A Cul-de-sac is defined as a road that leads nowhere. And in Roman Polanski’s film of the same name, this is never made literal. It’s easy to imagine the simplified version that would have some visual metaphor for this road, but the title is more indicative of the narrative. Donald Pleasence and Francios Dorleac play a married couple whose home (a castle!) is invaded by a gangster (Lionel Stander). The film combines Polanski’s dark sense of humor with his fascination with claustrophobia, and though it doesn’t reach the heights of his best work, it’s must-see nonetheless. Our review of the Criterion Blu-ray of Cul-de-sac follows after the jump.
Though originally a Polish filmmaker, Polanski – after received tremendous attention and acclaim for his first film Knife in the Water – quickly moved abroad to shoot his next three films in London. His sensibilities never changed though regardless of location, though with these English films he usually had an international cast. And while Cul-de-sac is set in London, two of its three leads are outsiders. Which seems fitting with the film and Polanski’s portrait of alienation.

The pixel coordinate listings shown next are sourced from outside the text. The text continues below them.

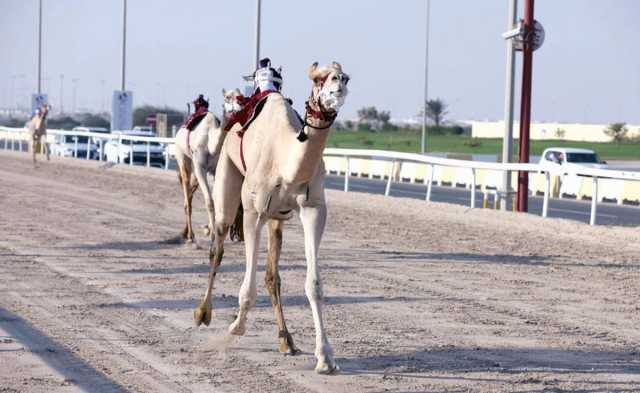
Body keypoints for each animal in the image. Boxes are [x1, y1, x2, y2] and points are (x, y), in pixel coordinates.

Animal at [195, 61, 350, 374]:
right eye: (319, 78)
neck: (286, 159)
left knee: (271, 275)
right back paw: (203, 312)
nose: (338, 83)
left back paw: (286, 340)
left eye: (346, 77)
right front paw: (235, 327)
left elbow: (314, 285)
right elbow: (247, 288)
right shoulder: (253, 211)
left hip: (277, 217)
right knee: (217, 247)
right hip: (227, 184)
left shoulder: (314, 209)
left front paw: (325, 357)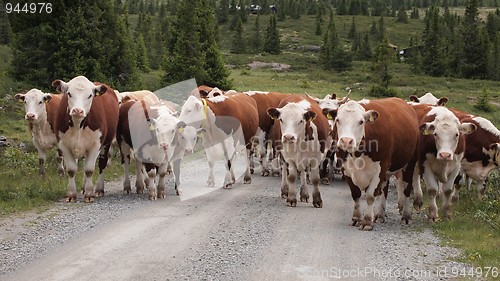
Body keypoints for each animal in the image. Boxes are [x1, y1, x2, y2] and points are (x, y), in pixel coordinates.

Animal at [326, 97, 420, 229]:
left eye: (361, 122)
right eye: (338, 120)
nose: (346, 141)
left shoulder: (380, 169)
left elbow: (370, 195)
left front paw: (367, 221)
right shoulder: (346, 169)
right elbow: (355, 194)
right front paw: (356, 218)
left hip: (409, 163)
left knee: (406, 188)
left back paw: (406, 216)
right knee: (384, 190)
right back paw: (380, 215)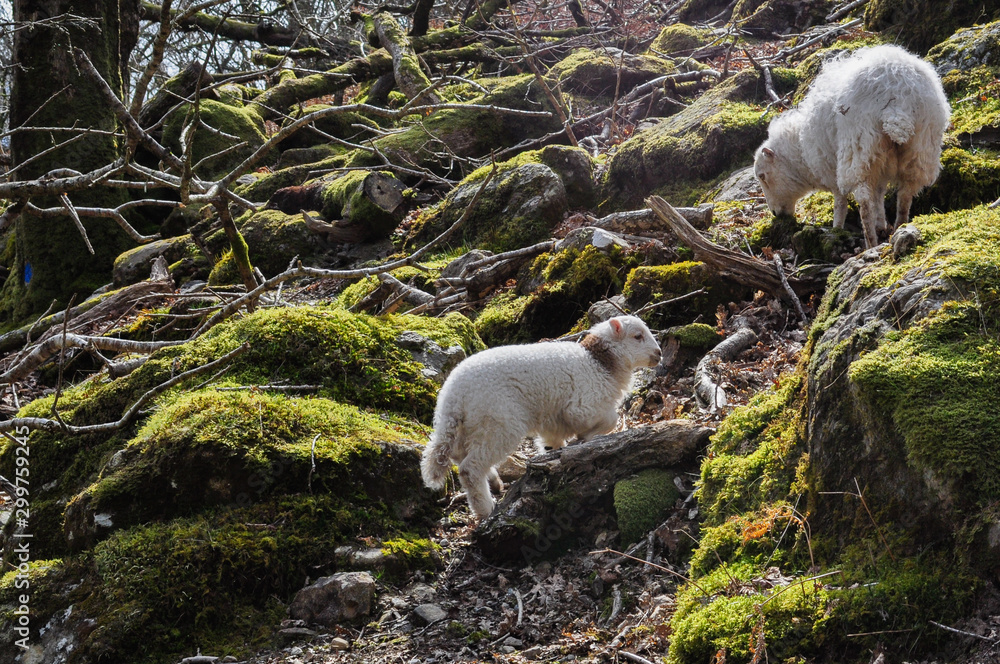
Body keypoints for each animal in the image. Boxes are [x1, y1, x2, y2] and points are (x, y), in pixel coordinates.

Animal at [421, 315, 662, 519]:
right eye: (638, 336)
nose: (659, 353)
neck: (600, 363)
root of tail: (452, 397)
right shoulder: (583, 404)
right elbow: (610, 419)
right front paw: (584, 439)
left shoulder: (553, 417)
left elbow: (553, 438)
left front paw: (555, 451)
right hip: (499, 422)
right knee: (469, 468)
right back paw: (485, 508)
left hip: (469, 426)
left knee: (460, 455)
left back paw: (494, 482)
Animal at [753, 44, 950, 249]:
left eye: (762, 176)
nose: (775, 214)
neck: (800, 150)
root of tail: (897, 93)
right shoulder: (880, 164)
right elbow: (878, 194)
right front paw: (881, 223)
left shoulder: (832, 172)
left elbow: (841, 203)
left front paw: (837, 228)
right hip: (921, 145)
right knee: (905, 194)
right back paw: (899, 227)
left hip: (858, 145)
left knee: (864, 200)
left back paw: (870, 241)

The film begins with Teresa (Dorleac) lying topless on a young man. Her marriage to George (Pleasence) seems to be that of an older wealthy man and a younger woman. Gangster Richard (Stander) was on a job with Albie (Jack Macgrowan) that went bad – Richard is shot in the arm, and Albie is dying. Richard has no idea what to do. They’re lost, their car stopped working and Richard knows they need a doctor or something. When he goes to George’s place, the couple is in the midst of some role-playing that defines their relationship: Teresa is dressing up George as a woman. George’s amused, but when they go downstairs to check on a possible break-in, it sets up how powerless George is right off the bat.
Richard holds them hostage, sort of. He’s takes them to Albie, but the tide has come in, and the car is flooded. Richard has to hole up for a little bit, but the inherent tension in the marriage also change the dynamics of the group, and the couple have some friends show up, including the man who’s sleeping with Teresa.

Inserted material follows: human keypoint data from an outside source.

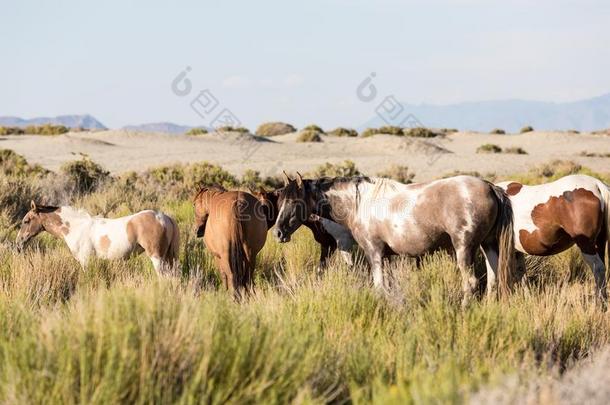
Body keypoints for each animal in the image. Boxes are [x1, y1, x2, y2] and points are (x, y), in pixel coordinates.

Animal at [15, 200, 179, 274]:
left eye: (26, 221)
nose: (18, 244)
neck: (76, 227)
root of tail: (164, 217)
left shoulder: (85, 262)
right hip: (169, 257)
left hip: (157, 258)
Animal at [274, 172, 516, 304]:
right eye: (280, 200)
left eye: (294, 201)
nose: (277, 232)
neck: (359, 203)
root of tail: (490, 187)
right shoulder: (387, 256)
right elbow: (388, 285)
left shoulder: (373, 253)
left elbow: (379, 286)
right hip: (488, 245)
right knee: (493, 280)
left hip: (464, 248)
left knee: (471, 283)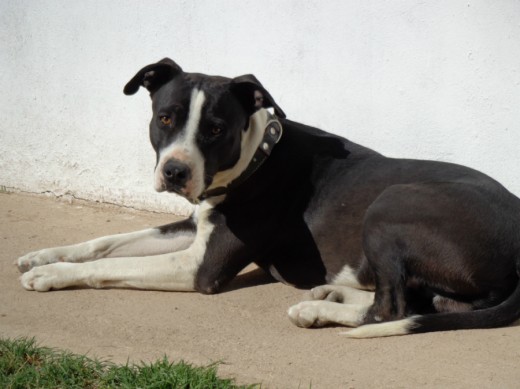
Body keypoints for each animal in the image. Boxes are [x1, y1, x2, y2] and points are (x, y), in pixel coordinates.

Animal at [16, 58, 520, 336]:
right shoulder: (193, 226)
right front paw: (43, 256)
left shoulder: (201, 268)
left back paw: (316, 309)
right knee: (420, 303)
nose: (175, 172)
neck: (255, 157)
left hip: (391, 204)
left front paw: (53, 275)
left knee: (392, 308)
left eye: (215, 129)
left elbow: (112, 264)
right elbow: (107, 243)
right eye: (165, 118)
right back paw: (332, 292)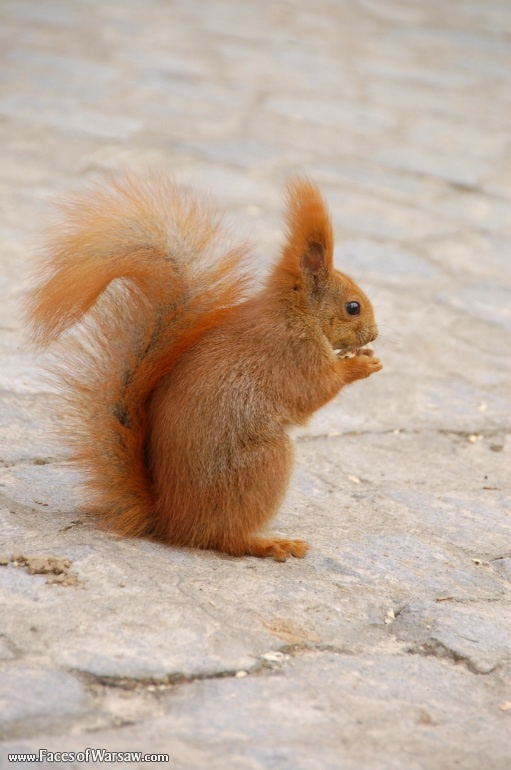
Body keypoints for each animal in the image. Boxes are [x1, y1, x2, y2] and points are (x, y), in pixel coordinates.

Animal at [27, 175, 382, 561]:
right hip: (264, 465)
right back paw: (269, 543)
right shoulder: (295, 354)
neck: (295, 313)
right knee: (225, 539)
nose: (375, 335)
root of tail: (171, 522)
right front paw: (362, 364)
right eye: (352, 307)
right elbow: (315, 390)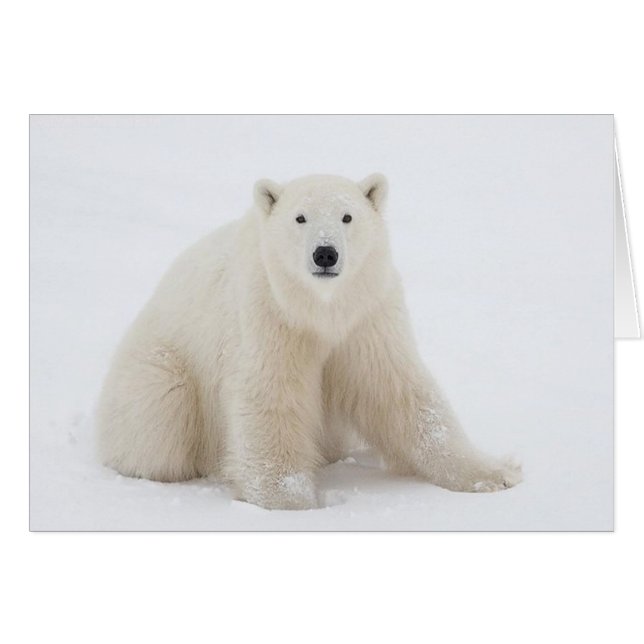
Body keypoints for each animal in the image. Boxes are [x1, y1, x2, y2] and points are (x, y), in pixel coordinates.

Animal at [97, 174, 522, 510]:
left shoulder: (367, 315)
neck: (320, 308)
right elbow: (270, 394)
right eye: (300, 217)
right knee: (160, 418)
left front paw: (495, 474)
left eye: (347, 216)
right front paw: (290, 501)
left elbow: (398, 390)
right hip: (159, 369)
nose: (325, 253)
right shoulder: (268, 313)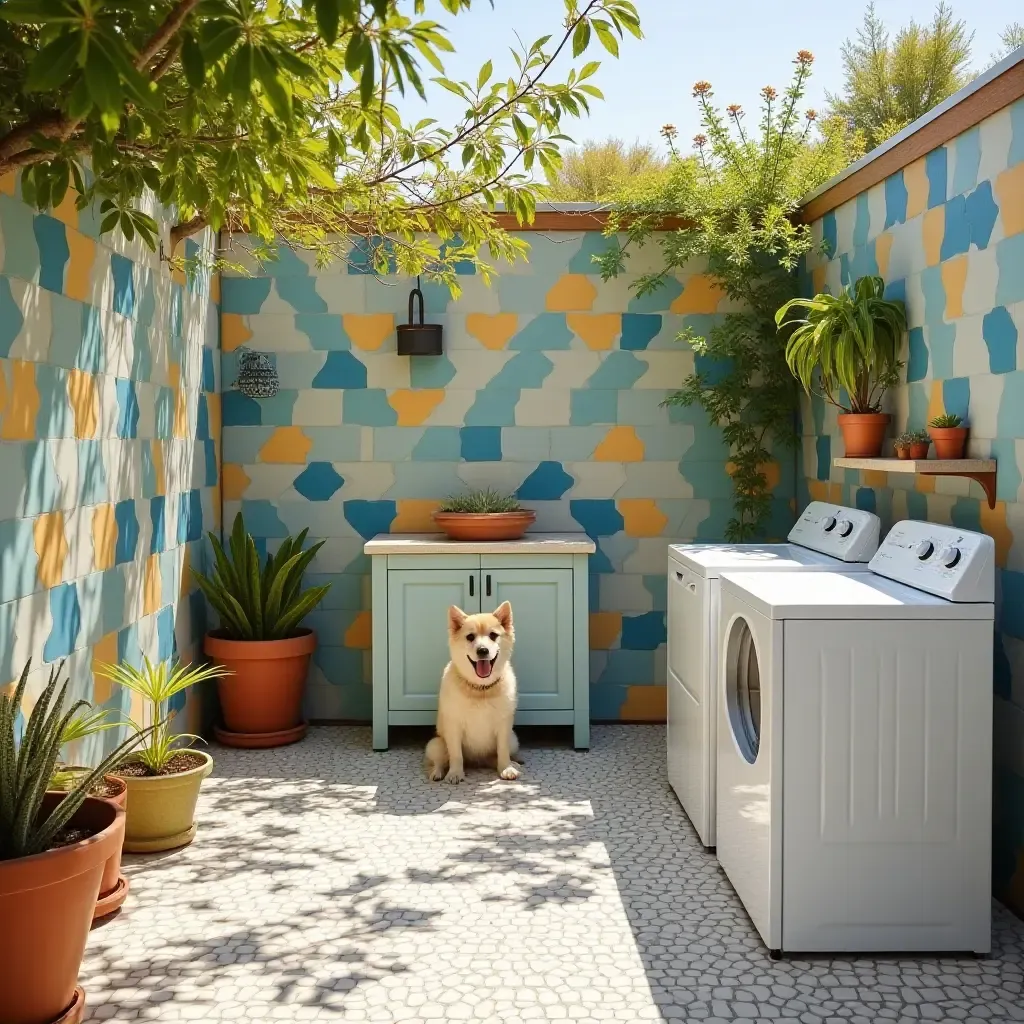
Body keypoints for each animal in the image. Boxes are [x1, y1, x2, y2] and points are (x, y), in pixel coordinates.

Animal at [423, 598, 520, 782]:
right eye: (470, 637)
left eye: (493, 635)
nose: (482, 651)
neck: (480, 689)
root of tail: (476, 761)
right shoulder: (454, 726)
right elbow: (456, 755)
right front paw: (455, 773)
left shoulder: (504, 726)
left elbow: (502, 751)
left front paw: (506, 768)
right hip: (436, 744)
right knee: (440, 760)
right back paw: (438, 772)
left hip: (513, 739)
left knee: (495, 757)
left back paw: (511, 763)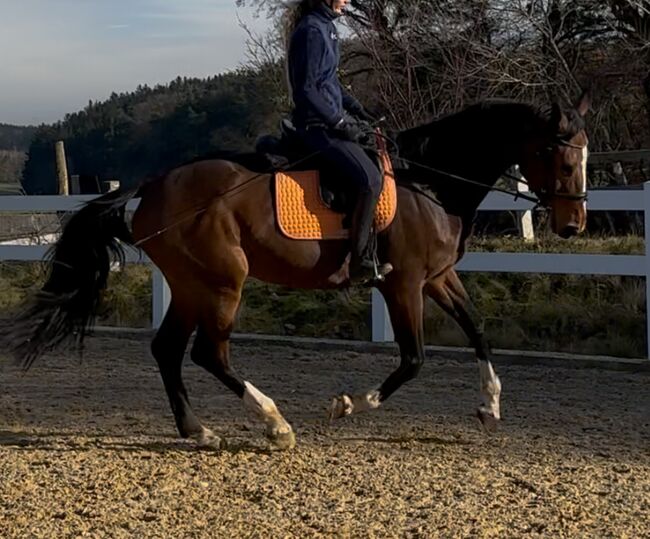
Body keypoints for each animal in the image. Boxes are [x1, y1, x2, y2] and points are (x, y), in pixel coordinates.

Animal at [3, 94, 588, 452]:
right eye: (562, 160)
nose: (574, 225)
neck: (429, 183)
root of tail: (151, 185)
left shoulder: (438, 277)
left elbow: (478, 331)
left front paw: (490, 406)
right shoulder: (401, 283)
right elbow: (413, 360)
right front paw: (347, 405)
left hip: (193, 284)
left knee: (168, 350)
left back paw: (199, 431)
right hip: (223, 282)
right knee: (208, 352)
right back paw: (274, 424)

At the time the film was made in 1966, playwrights like Harold Pinter and Samuel Beckett were playing with form and content in a way that made it a movement called the theater of the absurd, one that rarely made its way to the screen. But Polanski was obviously in tune with this, and his work here is very much of that sensibility. But what’s also interesting is that this subsequently became a subgenre of cinema, one that often makes all too any mistakes. The uninvited guest, and the turnabout of a hostage situation is familiar, but Polanski never plays by the rules that came later. First and foremost, he has no interest in making anyone sympathetic. The wife would usually be the character who is given empathy, but the film starts with her cuckolding her husband, and the husband is thoroughly emasculated early on.
And then there’s the American gangster in the middle of England. The film may prove outwardly alienating, but there’s a lot at work here, and Polanski’s sense of rhythm and cinema keep it from falling into the pitfalls of the genre. He also keeps the audience at a certain distance. But then it also connects to a lot of Polanski’s other work with the three person layout similar to his earlier Knife in the Water, and later Death and the Maiden. To that end, his latest – Carnage, which is currently playing the festival circuit – explores similar themes. These films are about outsiders coming into a situation and some form of imprisonment together.

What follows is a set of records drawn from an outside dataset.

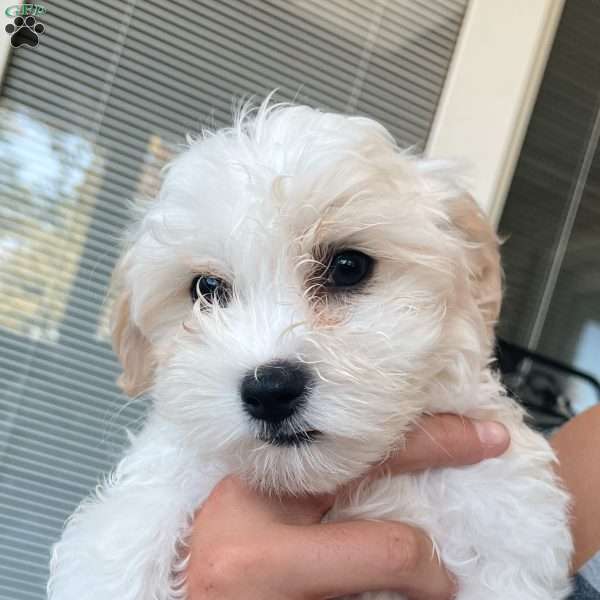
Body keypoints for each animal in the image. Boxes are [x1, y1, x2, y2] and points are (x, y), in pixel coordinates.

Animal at [47, 101, 572, 596]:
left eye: (348, 266)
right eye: (207, 289)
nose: (270, 390)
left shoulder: (504, 520)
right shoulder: (161, 484)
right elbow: (122, 537)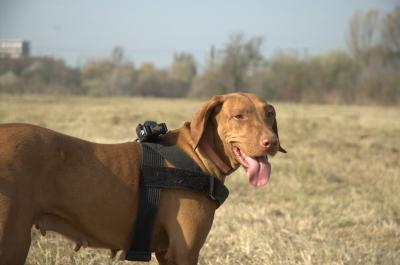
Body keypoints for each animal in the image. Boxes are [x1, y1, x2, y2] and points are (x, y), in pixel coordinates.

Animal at [1, 93, 286, 264]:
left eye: (269, 114)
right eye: (239, 116)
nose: (271, 142)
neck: (197, 154)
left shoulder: (166, 252)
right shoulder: (184, 251)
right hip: (13, 241)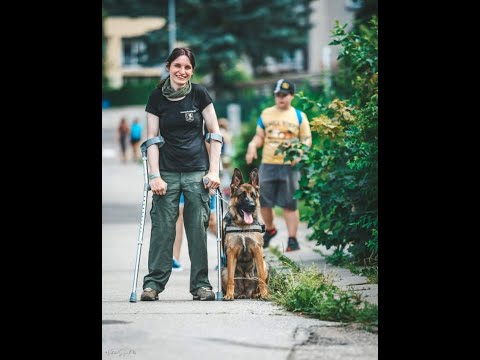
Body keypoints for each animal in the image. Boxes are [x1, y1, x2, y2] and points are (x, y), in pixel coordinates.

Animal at [221, 169, 270, 300]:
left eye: (253, 195)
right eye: (242, 195)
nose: (252, 206)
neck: (242, 225)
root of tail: (245, 293)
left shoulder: (257, 250)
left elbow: (261, 277)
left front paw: (264, 294)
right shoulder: (231, 252)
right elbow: (231, 279)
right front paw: (229, 294)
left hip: (265, 264)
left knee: (260, 281)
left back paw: (260, 293)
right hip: (223, 271)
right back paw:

But on top of that, Polanski is an immaculate craftsman, and watching the film is fascinating for how he uses and places the camera. Polanski has rarely made movies that are poorly put together, and here he’s on top of his game. Polanski used to call this his favorite film. I don’t know if I’d call it his best, but it’s definitely pure and uncut Polanski, that’s for sure.
Criterion’s Blu-ray presents the film in original aspect ratio (1.66:1) and in 2.0 monaural sound. The picture quality is what we’ve come to expect from Criterion, and the black and white imagery absolutely crackles on Blu-ray. The film was never released stateside on home video – this is a huge treat – but there was a Region 2 box set of his first three films, and most of the supplements come from that. “Two Gangsters and an Island” (23 min.) was made for the set, and it offers comments from Polanski, producer Gene Gutowski, and cinematographer Gilbert Taylor. They talk about the troubled production, and about some of Polanski’s ideas behind making the film. There’s also “The Nomad” a 1967 interview with Polanski (27 mi.), where he walks through his career to that point. Polanski is a smart cookie, so it’s worth a watch. Also included are two trailers.